BANG GOES THE THEORY is a British television science magazine series designed to make science both interesting and entertaining. Starring biochemist Liz Bonnin, Planet Mechanics' engineer Jem Stansfield, biologist Yan Wong, and actor/science lover Dallas Campbell, who explain the fundamentals of scientific thinking, conduct experiments, and even create challenges designed to teach viewers how things work and to illustrate various ways science can be used to find better, safer, and healthier ways to live. Interviews with scientists and engineers help the hosts find answers to questions about a wide-variety of issues, too. From understanding the reasons for rising fuel costs and exploring fuel alternatives, to understanding the dangers of getting sunburned, the series offers a fun and energetic look at how science plays a role in our everyday lives.

Is it any good?

This popular British import demystifies the science that goes into the ways bridges and other infrastructures are built to withstand natural and man-made disasters, how wheels work, and the unique approaches to curing medical conditions like asthma. Bang Goes the Theory also takes an objective look at some of the scientific community's more contentious issues, like fracking (a controversial way of extracting natural gas from the ground) and genetic modification of fruits and vegetables.
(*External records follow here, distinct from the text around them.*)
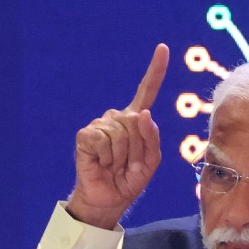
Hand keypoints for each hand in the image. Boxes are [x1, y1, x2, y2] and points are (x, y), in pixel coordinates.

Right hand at [67, 44, 169, 228]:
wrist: (109, 199)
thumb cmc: (129, 180)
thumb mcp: (151, 161)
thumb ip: (152, 138)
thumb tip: (142, 114)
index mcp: (135, 121)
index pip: (146, 91)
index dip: (155, 71)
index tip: (162, 48)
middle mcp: (117, 118)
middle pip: (136, 122)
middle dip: (136, 149)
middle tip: (127, 164)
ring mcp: (100, 125)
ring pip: (120, 133)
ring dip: (121, 156)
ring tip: (114, 165)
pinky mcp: (85, 135)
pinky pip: (103, 140)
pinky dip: (106, 157)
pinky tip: (101, 162)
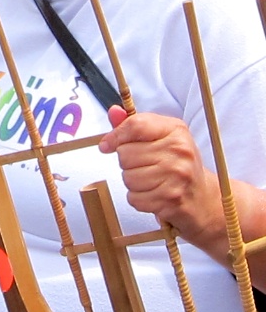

Bang Goes the Theory is family friendly, and science fans will certainly find it interesting. But the show's hip and dynamic hosts, along with the simplified explanations about a wide-range of phenomena from around the world, make the series compelling enough to appeal to a wider audience. Those who tune in will be pleasantly surprised by the the different things they will learn here.

Talk to your kids about ...

  • Families can talk about using media as an academic teaching tool. Do you think TV shows like this one encourage viewers to become more interested in the subjects like math and science? Or is this really meant to be more entertaining than educational? How can you apply what you learn here to your everyday life?

  • If you created your own science show, what kind of scientific questions would you like to answer? Are there ways that you can find out the answers without relying on an expert to tell you? How would you balance the show so that it is both interesting and informative for your audience?